## [TASK ITEM]
Without any of the pictures, set down the data below exactly.

## [Structured pose outputs]
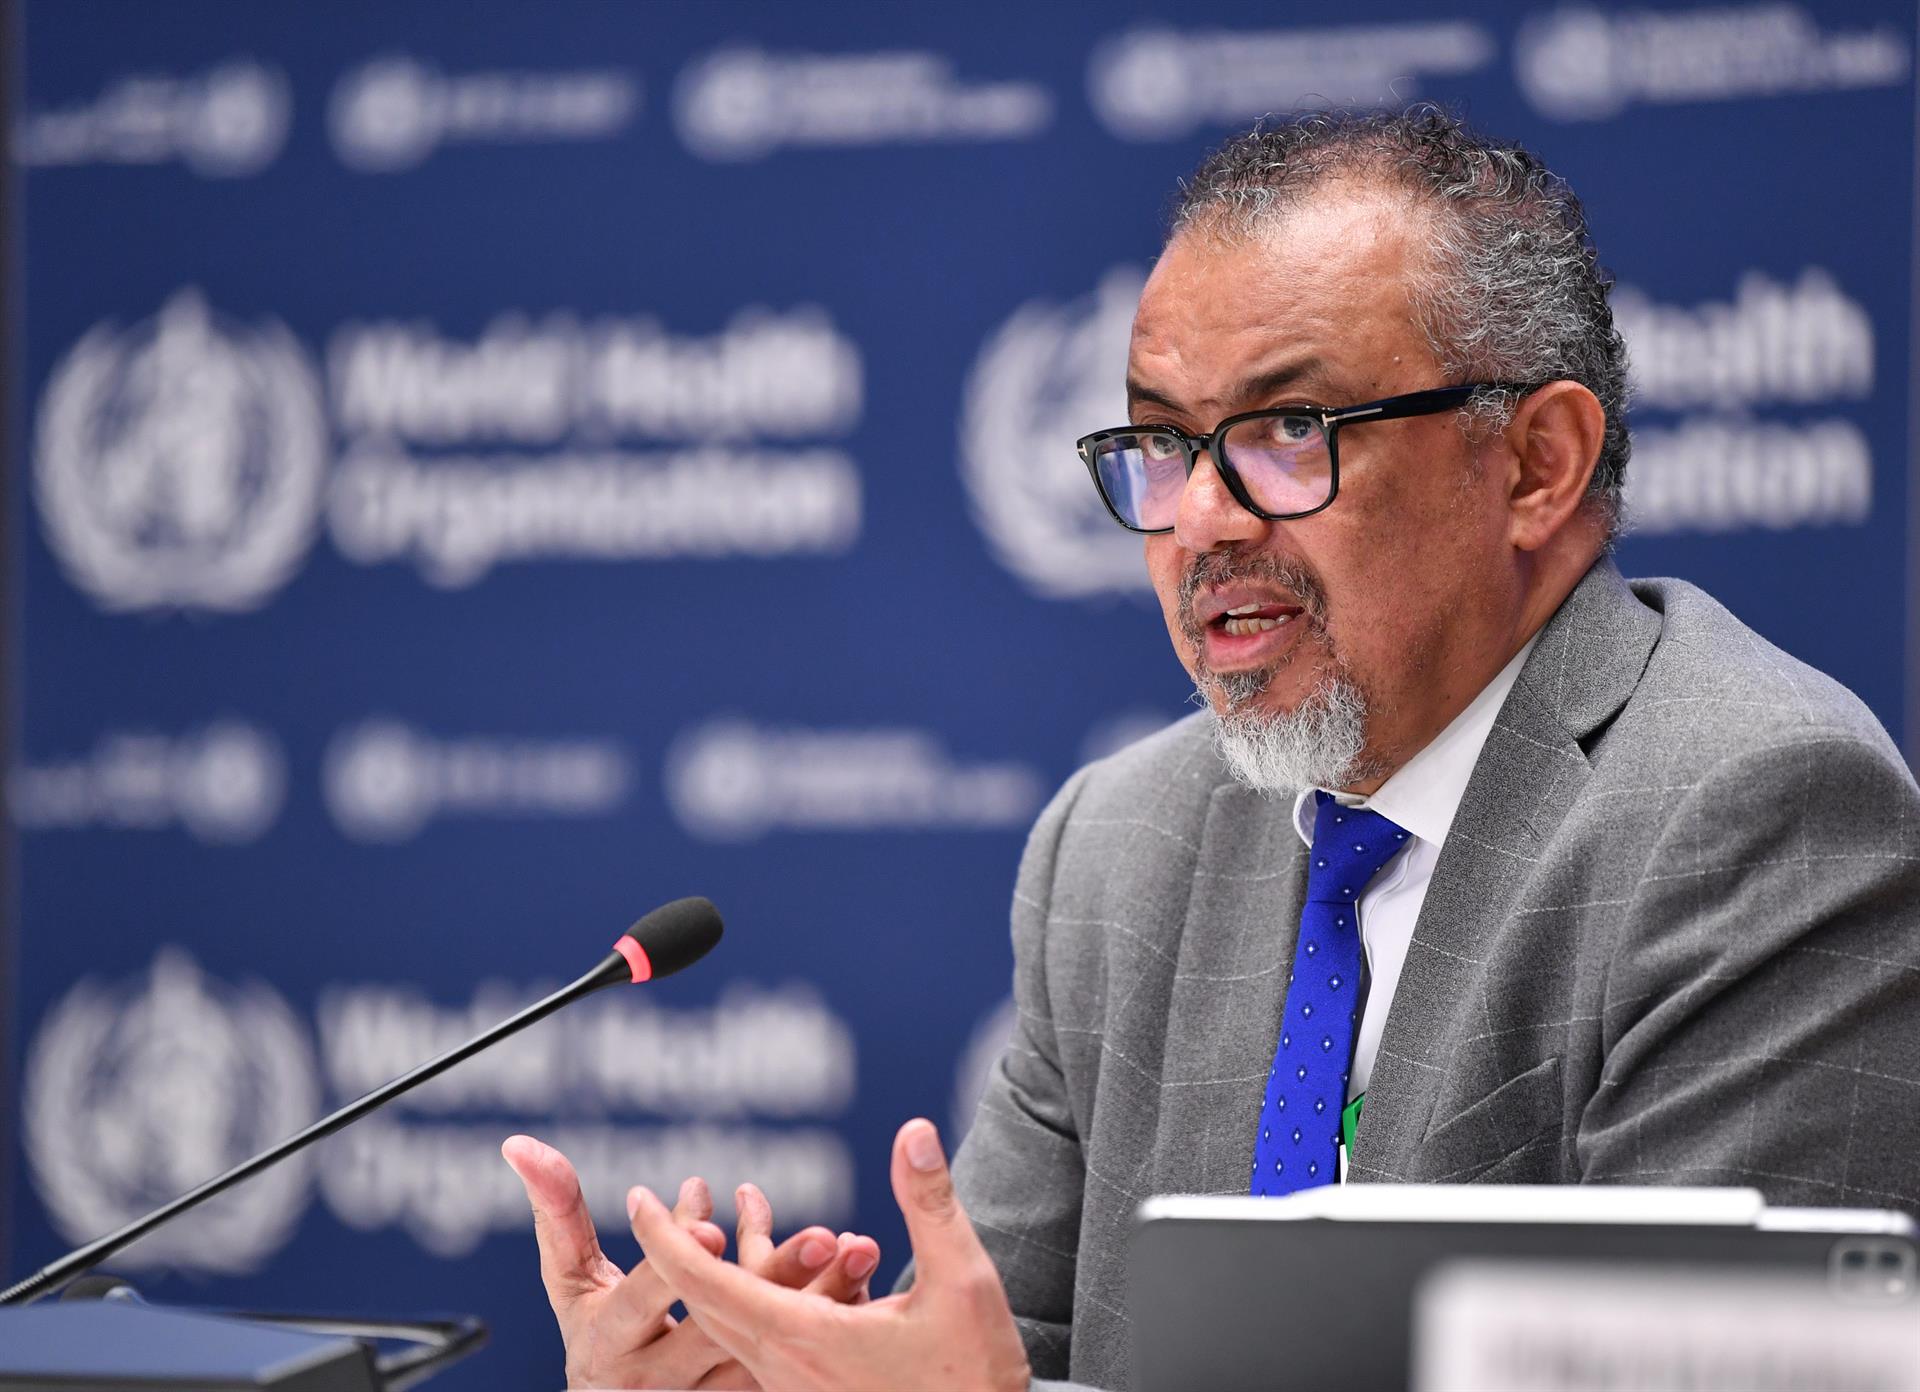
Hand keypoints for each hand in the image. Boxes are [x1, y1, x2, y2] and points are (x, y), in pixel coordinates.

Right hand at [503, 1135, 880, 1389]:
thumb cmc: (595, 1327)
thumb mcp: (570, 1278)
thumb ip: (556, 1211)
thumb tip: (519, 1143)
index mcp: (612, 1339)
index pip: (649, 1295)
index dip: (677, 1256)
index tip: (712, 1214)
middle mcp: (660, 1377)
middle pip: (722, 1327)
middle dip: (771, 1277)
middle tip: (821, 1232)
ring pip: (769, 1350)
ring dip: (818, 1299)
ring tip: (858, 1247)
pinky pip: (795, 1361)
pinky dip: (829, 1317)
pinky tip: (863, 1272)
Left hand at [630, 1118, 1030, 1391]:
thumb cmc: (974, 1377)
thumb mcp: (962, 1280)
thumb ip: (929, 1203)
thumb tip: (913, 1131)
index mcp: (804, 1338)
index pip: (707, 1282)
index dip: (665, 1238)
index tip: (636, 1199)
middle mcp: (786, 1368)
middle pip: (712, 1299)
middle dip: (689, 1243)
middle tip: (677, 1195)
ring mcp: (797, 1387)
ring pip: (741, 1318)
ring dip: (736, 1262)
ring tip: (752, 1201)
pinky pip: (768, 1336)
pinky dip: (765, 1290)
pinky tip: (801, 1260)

## [SOLUTION]
Hand keypoints for each hand in the image. Boxes are [x1, y1, x2, y2] and points are (x, y), in pixel coordinates.

Right hand at [503, 1135, 880, 1389]:
thumb cmc: (595, 1327)
thumb mcp: (570, 1278)
thumb ip: (556, 1211)
thumb tip: (519, 1143)
index mcp: (612, 1339)
index pip: (649, 1295)
index dip: (677, 1256)
index tip: (712, 1214)
middle mcp: (660, 1377)
middle pip: (722, 1327)
middle dip: (771, 1277)
middle tip: (821, 1232)
ring pip: (769, 1350)
ring dip: (818, 1299)
ring tip: (858, 1247)
pinky pip: (795, 1361)
pinky dip: (829, 1317)
pinky tip: (863, 1272)
Left hand at [630, 1118, 1030, 1391]:
thumb cmc: (974, 1377)
thumb mcp: (962, 1280)
thumb ip: (929, 1203)
thumb tip: (913, 1131)
index mcp: (804, 1338)
index pip: (707, 1282)
index dip: (665, 1238)
index tip: (636, 1199)
middle mcp: (786, 1368)
middle pip: (712, 1299)
middle dip: (689, 1243)
middle tip: (677, 1195)
ring mcp: (797, 1387)
ring pip: (741, 1318)
ring dip: (736, 1262)
ring tip: (752, 1201)
pinky pip: (768, 1336)
pinky dip: (765, 1290)
pinky tip: (801, 1260)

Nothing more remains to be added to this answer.